SiriusXM has a lot of very cool channels (the coolest being Howard 100 & Howard 101), and it’s not perfect, and while I have 30+ Rock stations to choose from, there’s just one that gives me the new Rock (and it’s Hard Rock) I need. Octane ch 37 has Active Rock, Modern Hard Rock & Alt-Metal, and in the past year I’ve discovered some great new bands & music (Volbeat, Solence, Skillet, Pop Evil) thanks to the station. In another very cool twist, Octane (and several other great channels) is programmed by the legendary multi-talented Lou Brutus, who I came to love when he was on Rock 103.5 (active rock successor to the greatest radio station ever – 103.5 The Blaze!) in the mid-90’s. To be sure, there’s a lot of very hard metal on Octane that I don’t care for – songs with Cookie Monster vocals, incessant fast double-bass drumming and non-melodic rock – but there’s a lot of great stuff on the channel, including Octane’s Test Drive (new music) and Octane’s Big Uns weekly countdown.

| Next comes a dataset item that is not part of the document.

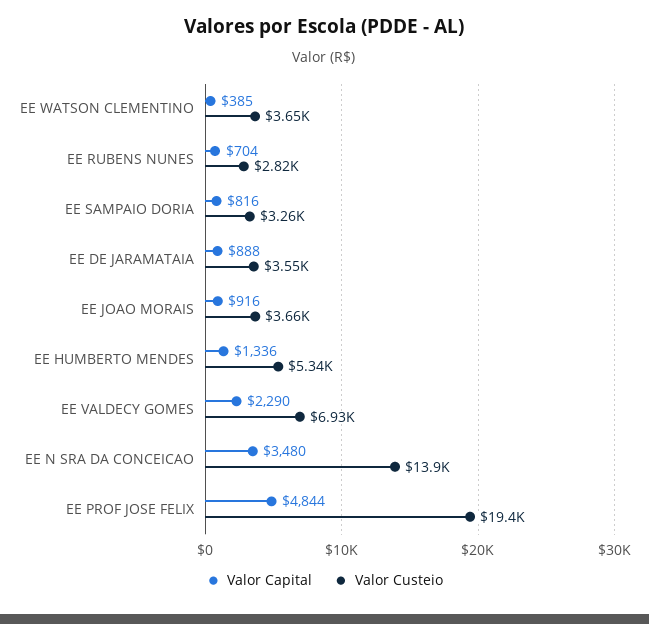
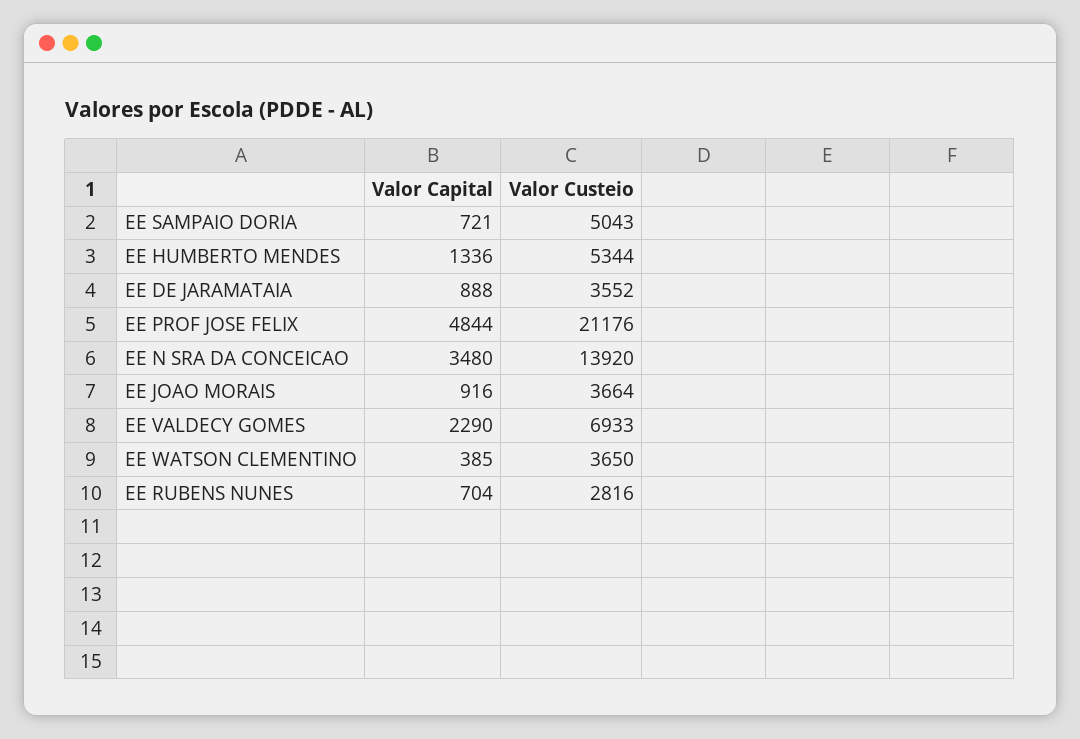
Valor Capital, EE SAMPAIO DORIA: 816 -> 721
Valor Custeio, EE SAMPAIO DORIA: 3260 -> 5043
Valor Custeio, EE PROF JOSE FELIX: 19400 -> 21176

Additionally, there’s a lot of other channels I surf around, another favorite being Turbo ch 41 (90’s and 00’s Hard Rock & Nu Metal) as well as 70’s on 7, 80’s on 8 (with MTV VJ’s!), 90’s on 9, PopRocks 12 (90’s to today Rock & Pop hits), Lithium 34 (90’s alt-rock, grunge & alt-metal), HairNation 39 (with Eddie Trunk!), and several classic rock stations including Classic Rewind 25, Classic Vinyl 26, Deep Tracks 27, Ozzy’s Boneyard 38 and RockBar 313. Sometimes I’ll even go a bit mellow and listen to Yacht Rock Radio 14 and The Bridge 17
So, yes, I am enjoying commercial-free satellite radio music (Stern’s channels have ads – boo!) that I can listen to in my car, on my phone and on my computer. It didn’t have to be this way, but since Chicago has not had an Active Rock station since Rock 103.5 went away in 1998, and the Chicago rock stations continue playing the same songs (no deep cuts!) they played 10 & 20 years ago…c’est la vie.